By comparison, the entire telecommunications industry spent between $9 billion to $11 billion per annum over the last three years.

Meanwhile, the submission refers to research from PwC that return on invested capital for telecommunications was only 7 per cent in 2016, down from 12 per cent in 2012.

“Over time, reducing returns on invested capital leads to the risk of capital investment reducing and a significant decline in network experience for customers,” the submission claimed.

“The regulatory and policy framework must enable providers to generate a sufficient rate of return on the services they sell, while still meeting the goal of fostering open and fair competition.

“This occurs best through service differentiation, which in the 5G era will come from traditional attributes such as network coverage and performance, along with new service differentiation capabilities enabled through new features such as network slicing.”

Telstra added that they would not want to see policies to undermine service differentiation like mandated roaming and sharing of active network equipment between carriers, as the submission claims this would stifle competitive differentiation and disincentives operators to invest.

“It is vital that government policies support investment, delivering true product and service differentiation that underpins healthy investment returns,” the submission noted.

Telstra's submission states it was pleased about the Federal Government’s announcement to auction off the 26 GHz spectrum, buts wants to see spectrum in the 3.7 GHz to 4.2 GHz band freed up to make way for 5G.

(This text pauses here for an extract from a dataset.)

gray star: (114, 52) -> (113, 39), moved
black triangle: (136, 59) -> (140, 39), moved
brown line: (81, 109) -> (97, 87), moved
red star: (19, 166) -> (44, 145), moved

Throughout the rollout of 5G, costs are expected increase through the rollout with the deployment of multiple small cells according to its submission.

This is because despite Telstra claiming small cells cost less per cell than macro base stations, to achieve capacity and speeds that users are expecting more small cells will need to be deployed, especially in regional and rural areas.

To address this cost issue, the submission claimed that there would be an opportunity for government co-investment in future rounds of the federal government’s regional Mobile Black Spot Program.

Alterations to this program include integrating backhaul capabilities, the inclusion of smart mobile repeaters and passive Yagi antennas to boost existing and future mobile service performances and considering locations based on social and employment hubs and roads and facilities.

The submission also stated that regulations need to be reviewed across every Australian sector to support technological innovation in every sector and to address the digital divide between metropolitan and regional areas.

“The 5G future is for everybody and we cannot have a situation where some Australians are missing out,” the submission stated.

Additionally, Telstra would like to see improvements in longer term opportunities in deployment framework, the Federal Government taking more of an active role in promoting 5G to drive its demand and funding and education for research into electromagnetic energy (EME) – the latter of which being a major point of concern by some Australians, the submission claimed.

"The level of what we believe to be misinformation, purported to be based on scientific and medical evidence, circulating in the community about 5G EME and health is on a scale we have not seen with the rollout of previous generations of mobile technology," Telstra's submission stated.

"We have also seen a lack of awareness and understanding of EME health related issues among some medical practitioners which is hampering their ability to properly advise patients and the wider community."